Nimmt der Auftraggeber die Leistung nicht innerhalb der genannten Frist ab, ohne berechtigte Mängel geltend zu machen, gilt die Leistung als abgenommen.
§ 8 Gewährleistung
Die Gewährleistungsfrist beträgt 5 Jahre für Bauleistungen im Sinne des § 634a BGB und 2 Jahre für sonstige Werkleistungen.
Mängel sind dem Auftragnehmer unverzüglich schriftlich anzuzeigen. Der Auftragnehmer hat das Recht zur Nacherfüllung (Nachbesserung oder Neuherstellung). Schlägt die Nacherfüllung zweimal fehl, kann der Auftraggeber Minderung oder Rücktritt vom Vertrag verlangen.
Mängel, die auf unsachgemäße Nutzung, eigenmächtige Veränderungen oder Eingriffe durch den Auftraggeber oder Dritte zurückzuführen sind, sind von der Gewährleistung ausgeschlossen.
§ 9 Haftung
Der Auftragnehmer haftet für Schäden aus der Verletzung des Lebens, des Körpers oder der Gesundheit, die auf einer fahrlässigen oder vorsätzlichen Pflichtverletzung beruhen, uneingeschränkt.

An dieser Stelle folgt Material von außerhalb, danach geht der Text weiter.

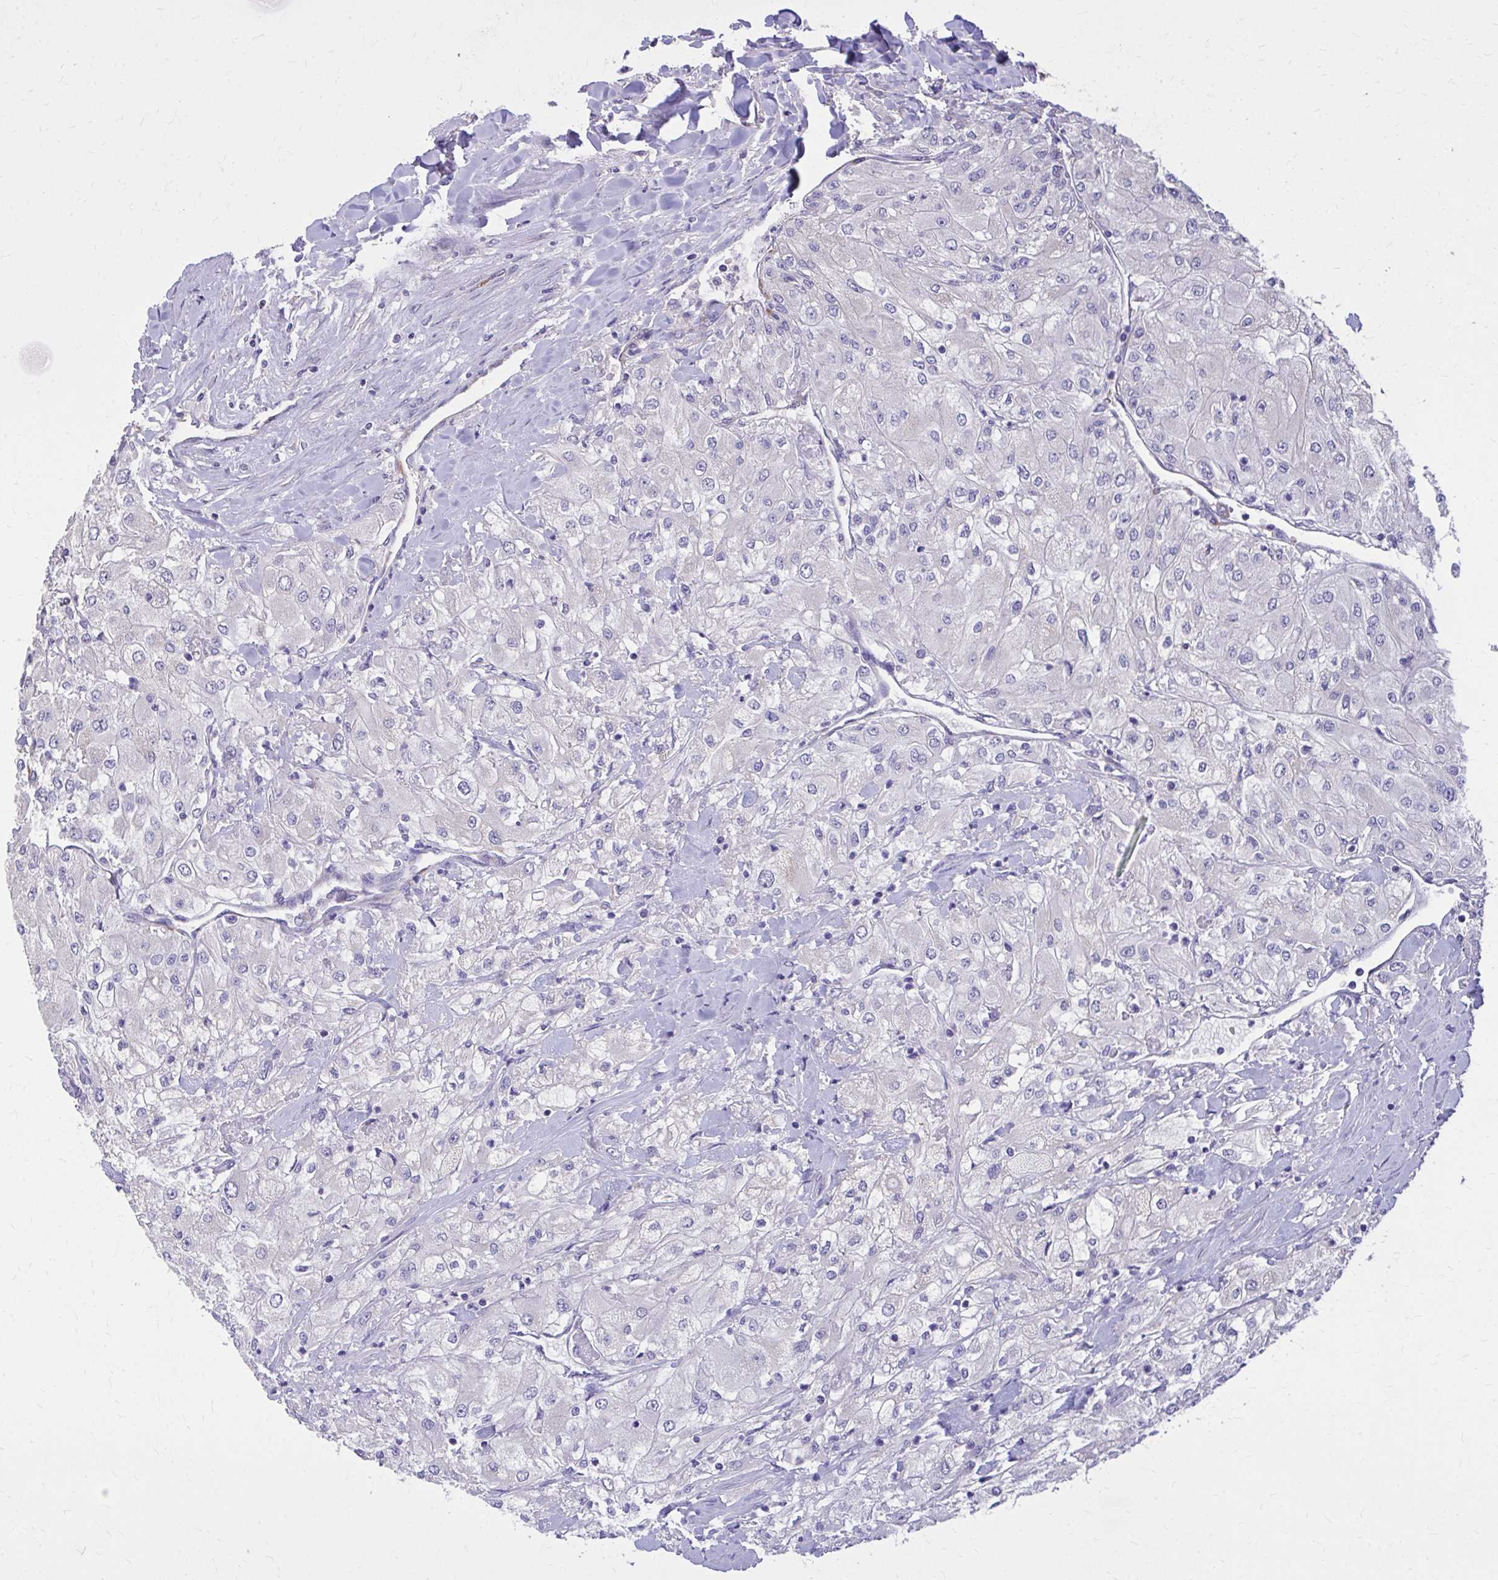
{"staining": {"intensity": "negative", "quantity": "none", "location": "none"}, "tissue": "renal cancer", "cell_type": "Tumor cells", "image_type": "cancer", "snomed": [{"axis": "morphology", "description": "Adenocarcinoma, NOS"}, {"axis": "topography", "description": "Kidney"}], "caption": "Immunohistochemical staining of renal cancer shows no significant staining in tumor cells.", "gene": "EPB41L1", "patient": {"sex": "male", "age": 80}}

Für sonstige Schäden haftet der Auftragnehmer nur bei Vorsatz oder grober Fahrlässigkeit. Eine Haftung für mittelbare Schäden, Mangelfolgeschäden oder entgangenen Gewinn ist ausgeschlossen, soweit gesetzlich zulässig.
§ 10 Eigentumsvorbehalt
Gelieferte Materialien und eingebaute Teile bleiben bis zur vollständigen Bezahlung Eigentum des Auftragnehmers, soweit dies rechtlich möglich ist.
§ 11 Stornierung und Rücktritt
Bei Stornierung eines erteilten Auftrags durch den Auftraggeber vor Beginn der Arbeiten ist der Auftragnehmer berechtigt, entstandene Kosten (z. B. für bereits bestellte Materialien, Planung, Anfahrtskosten) sowie einen Vergütungsanteil für die entgangenen Einnahmen in angemessener Höhe geltend zu machen.
§ 12 Datenschutz
Die im Rahmen der Geschäftsbeziehung erhobenen personenbezogenen Daten werden gemäß der geltenden Datenschutzgrundverordnung (DSGVO) verarbeitet. Weitere Informationen entnehmen Sie bitte unserer Datenschutzerklärung.
§ 13 Schlussbestimmungen
Es gilt das Recht der Bundesrepublik Deutschland. Gerichtsstand für alle Streitigkeiten aus diesem Vertragsverhältnis ist, soweit gesetzlich zulässig, der Sitz des Auftragnehmers.
Sollten einzelne Bestimmungen dieser AGB unwirksam sein oder werden, bleibt die Gültigkeit der übrigen Bestimmungen unberührt. Anstelle der unwirksamen Bestimmung tritt die gesetzliche Regelung.
Änderungen und Ergänzungen dieser AGB bedürfen der Schriftform. Dies gilt auch für die Abbedingung des Schriftformerfordernisses selbst.